Jerome Murdough was looking for a warm place to sleep on a chilly night last month when he curled up in an enclosed stairwell on the roof of a Harlem housing project where he was arrested on a trespassing charge.

A week later, the mentally ill homeless man was found dead in a Rikers Island jail cell that four city officials say had overheated to at least 100 degrees, apparently because of malfunctioning equipment.

The officials told The Associated Press that the 56-year-old former Marine was on anti-psychotic and anti-seizure medication, which may have made him more vulnerable to heat. He also apparently did not open a small vent in his cell, as other inmates did, to let in cool air.

“He basically baked to death,” said one of the officials, who all spoke on condition of anonymity because they were not permitted to discuss specifics of the case.

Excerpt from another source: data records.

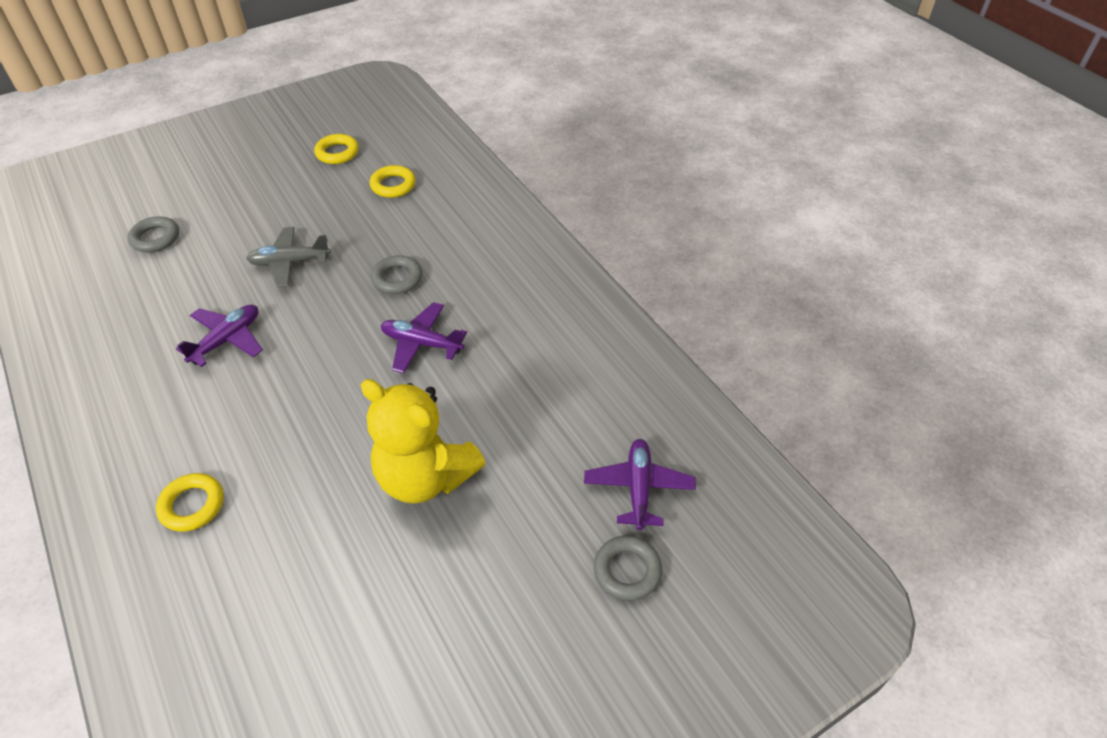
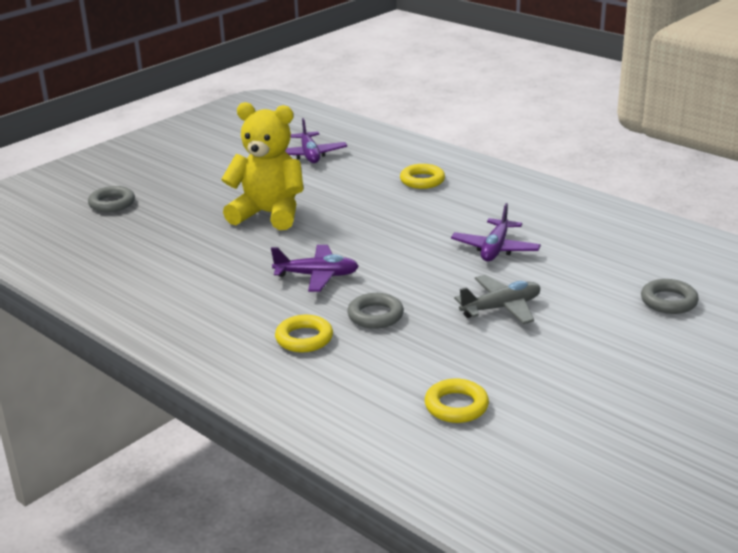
camera: 165 degrees right, 20 degrees down
yellow ring [314,134,359,164] -> yellow ring moved to [275,315,333,352]
purple plane [584,439,696,530] -> purple plane moved to [285,118,347,163]

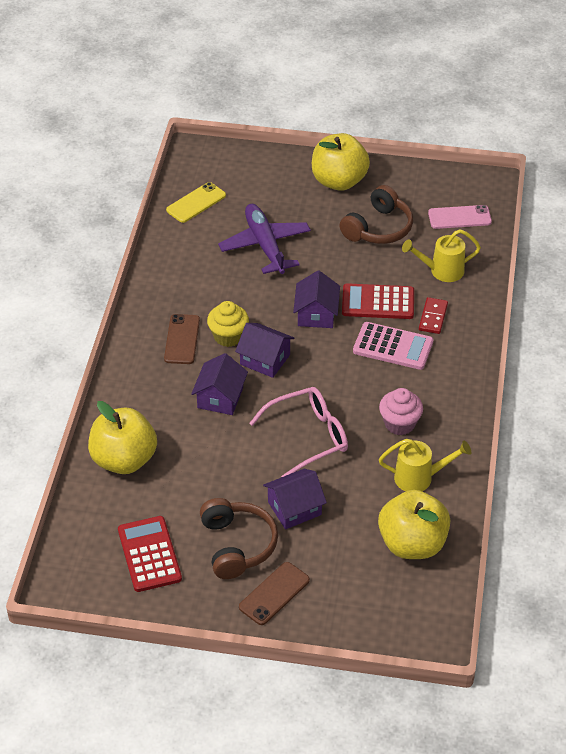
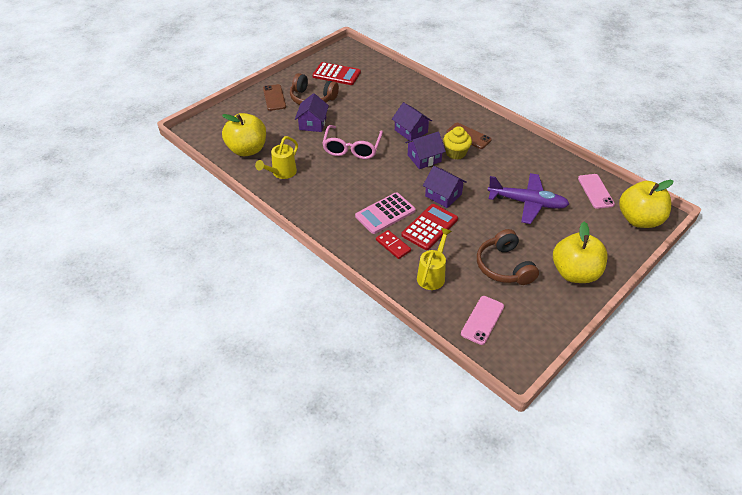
camera: 125 degrees right, 0 degrees up
yellow apple [88,401,157,474] -> yellow apple moved to [619,180,673,228]
yellow phone [166,182,226,223] -> pink phone [578,174,615,209]
pink cupcake [379,388,423,435] -> none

The medical examiner’s office said an autopsy was inconclusive and that more tests were needed to determine Murdough’s exact cause of death. But the officials, all with detailed knowledge of the case, say initial indications from the autopsy and investigation point to extreme dehydration or heat stroke.

Advocates for mentally ill inmates in New York say the death represents the failure of the city’s justice system on almost every level: by arresting Murdough instead of finding him help, by setting bail at a prohibitive $2,500 and by not supervising him closely in what is supposed to be a special observation unit for inmates with mental illnesses.

In a statement issued Wednesday, Department of Correction Acting Commissioner Mark Cranston called Murdough’s death “unfortunate” and reiterated that an internal investigation will look into the entire episode, “including issues of staff performance and the adequacy of procedures.”

Cranston also acknowledged that the temperature in Murdough’s cell was “unusually high” and said that action has been taken to fix mechanical problems to ensure safe temperatures, “particularly in areas housing vulnerable inmates.”

Dr. Susi Vassallo, an associate professor at New York University School of Medicine and a national expert on heat-related deaths who monitors heat conditions at Rikers Island, said psychotropic medications can impair the body’s ability to cool itself by sweating, making it retain more heat than it should.